DESCRIPTION OF THE TASK: What are the lines, written out exactly, from the one containing "aux candidats a" to the end of the entries below? Include both ends and nothing more.

Extracted page text data:
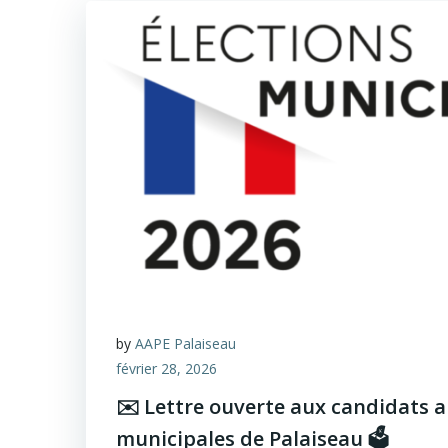
by
AAPE Palaiseau
février 28, 2026
✉️ Lettre ouverte aux candidats a
municipales de Palaiseau 🗳️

RESULT OF THE TASK:
✉️ Lettre ouverte aux candidats a
municipales de Palaiseau 🗳️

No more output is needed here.